Брат рассказал, что незадолго до каникул хулиганы двух кварталов объединились и, вооружившись палками, отправились сражаться с приезжими парнями, которые задирали ребят и приставали к девчонкам. Приезжие поселились в интернате – туда и двинулось ополчение. В начале сражения Колобок получил палкой по мягкому месту и, посчитав себя тяжко раненым, перебрался в тыл на холм, откуда наблюдал за битвой. Та продолжалась не слишком долго – приехавшая милиция остановила выяснение отношений. Вожаков увезли в отделение, а остальные разошлись.
– В соседнем квартале теперь тоже наши? – спросил Саша.
– Теперь тоже, – ответил брат.
– Те, что из интерната, нашими никогда не станут? – спросил Саша у деда.
– Почему же? Случится война, и они станут.
– Как когда-то с немцами?
– Ну да.
О немцах Саше ранее поведала бабушка. Собирая вещи для переезда, она достала из комода перевязанную тесёмкой коробку, присела и сняла крышку. В коробке лежали фотографии. Неспешно их перебирая, она погладила одну из них и тяжело вздохнула. Саша подошёл и встал на цыпочки, чтобы получше рассмотреть фото. На нём он увидел молодого серьёзного красавца в светлой рубашке и пиджаке. «Это мой старший сын Вася, – сказала бабушка, – брат твоего папы. В войну с немцами погиб. Они много наших убили и покалечили. Тебя дедушка приводил ко мне в типографию: вахтёра-инвалида помнишь? На фронте руку потерял. А без руки-то каково? Станет яичко чистить, а оно ускользает, по столу катается. Я уж ему помогаю».
Вечером Саша спросил у мамы:
– А немцы плохие?
– И плохие есть, и хорошие.
– А те, что воевали с нашими?
– С нашими воевали плохие, но иногда и среди них попадались хорошие. Ты бабу Маню, маму мою, не забыл? Мы позапрошлым летом к ней в деревню ездили. Во время войны пришли к нам немцы с автоматами и увели корову. Я маленькая была, тебя чуть постарше. А корова – единственная кормилица. Выскочила баба Маня из избы и бросилась к офицеру, а я и три мои сестры – за ней. Прибежали: баба Маня на солдат жалуется, а мы за неё ухватились и ревём в четыре ручья. Офицер успокоил и пообещал разобраться. Корову вернули, но баба Маня боялась, что её вновь отнимут. Пришлось корову зарезать и засолить мясо в бочке. Немцы про то пронюхали: пришли, мясо отыскали и забрали. С голоду чуть не умерли, огород выручил. Немцы особо не обижали, но, покидая деревню, избы сожгли. Мы в полусгоревшей баньке ютились, а затем землянку вырыли. А твой второй дедушка с ними на фронте воевал, до Берлина дошёл.

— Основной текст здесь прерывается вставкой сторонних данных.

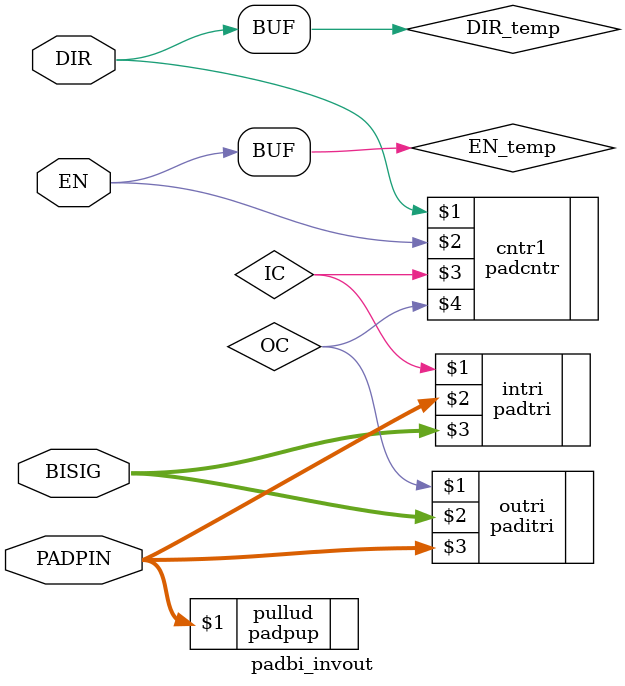
<source format=v>
module padbi_invout(EN,DIR,BISIG,PADPIN);
  parameter M = 7;
  parameter N = 0;
  parameter SLIM_FLAG = 0;
  parameter OUTDRIVE = "4MA";
  parameter LEVEL_SHIFTING = 0;
  parameter SCHMITT_TRIGGER = 0;
  parameter PULL_TYPE = "None";
  parameter
        d_EN_r = 0,
        d_EN_f = 0,
        d_DIR_r = 0,
        d_DIR_f = 0,
        d_BISIG = 1,
        d_PADPIN = 1;
  input  EN;
  input  DIR;
  inout [M:N] BISIG;
  inout [M:N] PADPIN;
  wire  EN_temp;
  wire  DIR_temp;
  wire [M:N] BISIG_temp;
  wire [M:N] PADPIN_temp;
  wire  IC;
  wire  OC;
  assign #(d_EN_r,d_EN_f) EN_temp = EN;
  assign #(d_DIR_r,d_DIR_f) DIR_temp = DIR;
  padpup #(M,N,PULL_TYPE) pullud (PADPIN);
  paditri #(M,N) outri (OC,BISIG,PADPIN);
  padtri #(M,N) intri (IC,PADPIN,BISIG);
  padcntr cntr1 (DIR_temp,EN_temp,IC,OC);
endmodule

</source>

– Деда, а ты с немцами воевал? – спросил Саша.
– Не довелось – не отпустили с оборонного завода, а как война закончилась, в Германию послали. Назначили меня бригадиром над пленными немцами, выдали плётку и приказали станки в вагоны грузить. Я же такелажник.

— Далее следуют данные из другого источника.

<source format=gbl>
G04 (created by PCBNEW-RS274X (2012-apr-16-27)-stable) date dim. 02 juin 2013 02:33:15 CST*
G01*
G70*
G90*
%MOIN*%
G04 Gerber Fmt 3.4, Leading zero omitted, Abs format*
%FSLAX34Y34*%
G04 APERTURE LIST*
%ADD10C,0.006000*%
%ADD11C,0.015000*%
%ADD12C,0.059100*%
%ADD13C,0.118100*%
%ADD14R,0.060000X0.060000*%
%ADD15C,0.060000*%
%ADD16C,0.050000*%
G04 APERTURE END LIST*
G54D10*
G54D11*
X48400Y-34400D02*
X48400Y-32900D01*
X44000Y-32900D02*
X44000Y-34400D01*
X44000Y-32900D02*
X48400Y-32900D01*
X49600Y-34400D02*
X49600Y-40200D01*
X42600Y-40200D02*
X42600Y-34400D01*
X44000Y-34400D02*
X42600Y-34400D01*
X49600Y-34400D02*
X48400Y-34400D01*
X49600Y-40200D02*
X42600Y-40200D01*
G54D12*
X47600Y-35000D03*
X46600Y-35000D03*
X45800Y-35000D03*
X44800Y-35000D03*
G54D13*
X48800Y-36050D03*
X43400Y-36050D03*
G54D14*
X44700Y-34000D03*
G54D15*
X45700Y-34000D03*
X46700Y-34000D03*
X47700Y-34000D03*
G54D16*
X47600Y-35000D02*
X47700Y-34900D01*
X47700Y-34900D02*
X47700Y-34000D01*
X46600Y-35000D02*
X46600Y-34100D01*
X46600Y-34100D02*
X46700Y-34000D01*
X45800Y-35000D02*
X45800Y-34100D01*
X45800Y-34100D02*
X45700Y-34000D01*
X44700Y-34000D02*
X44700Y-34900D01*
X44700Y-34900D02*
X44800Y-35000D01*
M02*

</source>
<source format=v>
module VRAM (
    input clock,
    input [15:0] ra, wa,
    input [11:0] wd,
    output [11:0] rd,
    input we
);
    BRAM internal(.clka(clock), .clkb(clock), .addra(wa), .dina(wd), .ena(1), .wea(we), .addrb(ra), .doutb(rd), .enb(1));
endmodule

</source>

– А зачем тебе плётка понадобилась?
– Чтобы немцев бить за провинности.
– И ты бил?
– Нет, не бил. Я, помню, заметил, что они заленились, с прохладцей работают. Подозвал одного и пригрозил картошки лишить в обед. Собрались в кружок, погалдели по-своему – и исправились.

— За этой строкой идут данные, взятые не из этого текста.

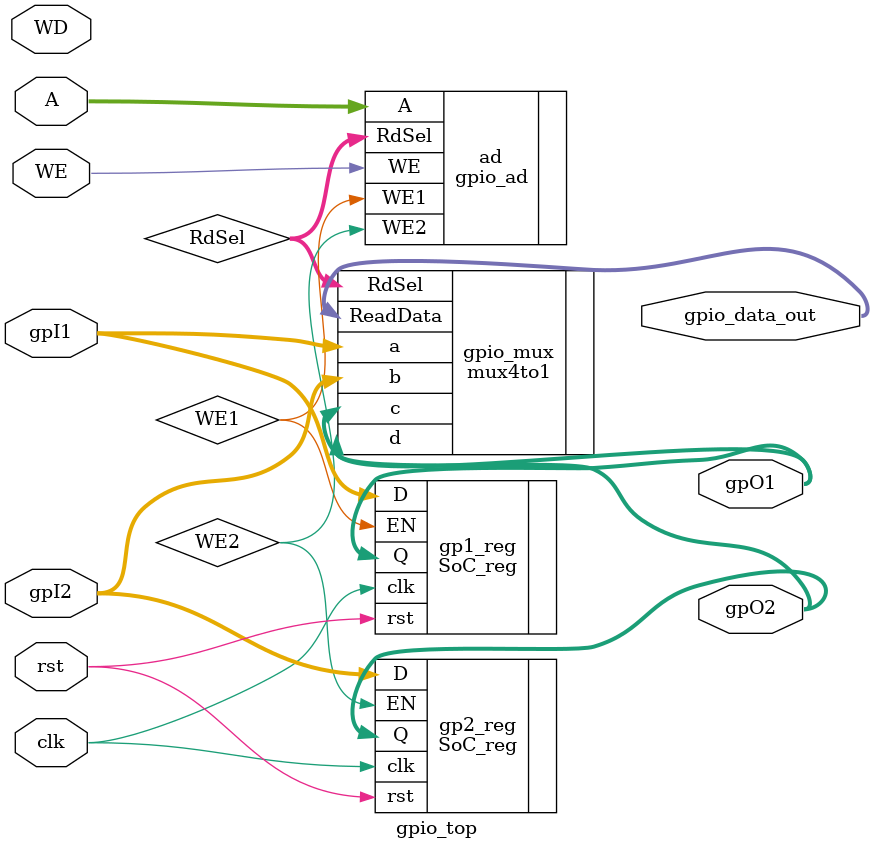
<source format=v>
module gpio_top(
    input wire      clk,
    input wire      rst,
    input wire [1:0] A,
    input wire WE,
    input wire [31:0] gpI1, gpI2, WD,
    output wire [31:0] gpO1, gpO2, gpio_data_out
    );
    
    wire WE1, WE2;
    wire [1:0] RdSel;
    gpio_ad ad(
        .A          (A),
        .WE         (WE),
        .WE1        (WE1),
        .WE2        (WE2),
        .RdSel      (RdSel)
    );
    
    SoC_reg #(32) gp1_reg( 
        .clk        (clk),
        .rst        (rst),
        .D          (gpI1),
        .EN         (WE1),
        .Q          (gpO1)
    );
    
    SoC_reg #(32) gp2_reg( 
        .clk        (clk),
        .rst        (rst),
        .D          (gpI2),
        .EN         (WE2),
        .Q          (gpO2)
    );    
    
    mux4to1 gpio_mux(
        .RdSel      (RdSel),
        .a          (gpI1),
        .b          (gpI2),
        .c          (gpO1),
        .d          (gpO2),
        .ReadData   (gpio_data_out)
    );
            
        
endmodule

</source>
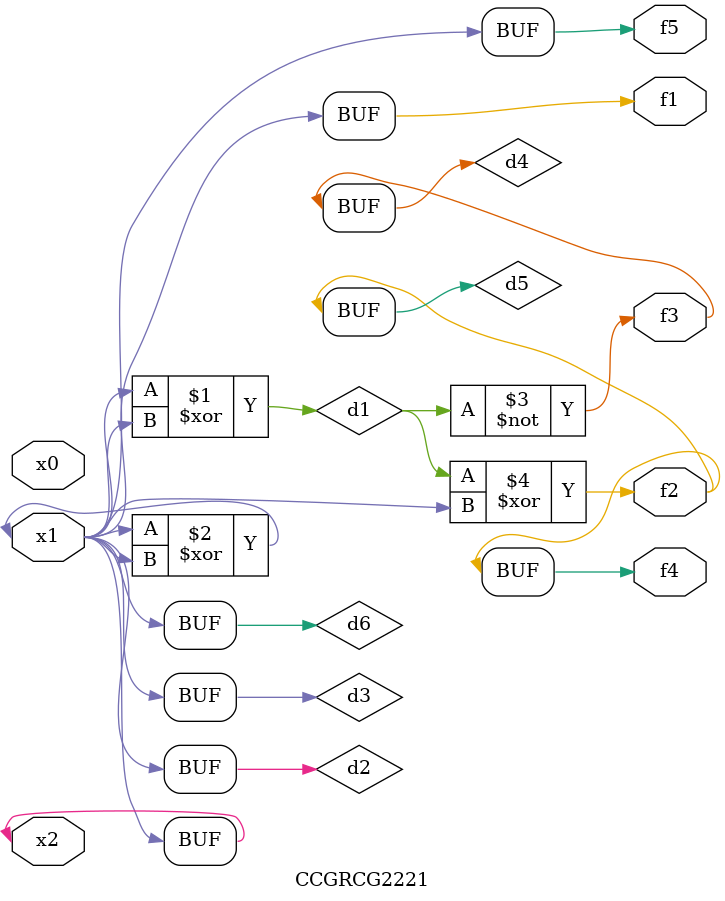
<source format=v>
module CCGRCG2221(
	input x0, x1, x2,
	output f1, f2, f3, f4, f5
);

	wire d1, d2, d3, d4, d5, d6;

	xor (d1, x1, x2);
	buf (d2, x1, x2);
	xor (d3, x1, x2);
	nor (d4, d1);
	xor (d5, d1, d2);
	buf (d6, d2, d3);
	assign f1 = d6;
	assign f2 = d5;
	assign f3 = d4;
	assign f4 = d5;
	assign f5 = d6;
endmodule

</source>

– А немцы никогда нашими не станут?
– Какие же они наши? Конечно, не станут.
– А если на Землю спутник нападёт?
– Какой спутник?
– Тот, что на небе мигает и нам угрожает.
– Уж не знаю. Вырастешь – тогда и разберёшься: кто наши, а кто не наши.
Саша вырос, но полной ясности не обрёл. Он часто вспоминал мальчика, которого когда-то толкал и прогонял, вспоминал его открытую застенчивую улыбку, удивлённые глаза. Через много лет взрослому Саше было очень-очень стыдно. Ах, как хотелось ему вернуться в далёкое детство, взять мальчика за руку, привести во двор, предложить покатать Надюшку и Амбу на велосипеде, походить вокруг барака, распевая песню «По долинам и по взгорьям», а главное, Саша не сомневался, что будь мальчик его другом, наверняка бы помог ему понять, кто же они такие – наши.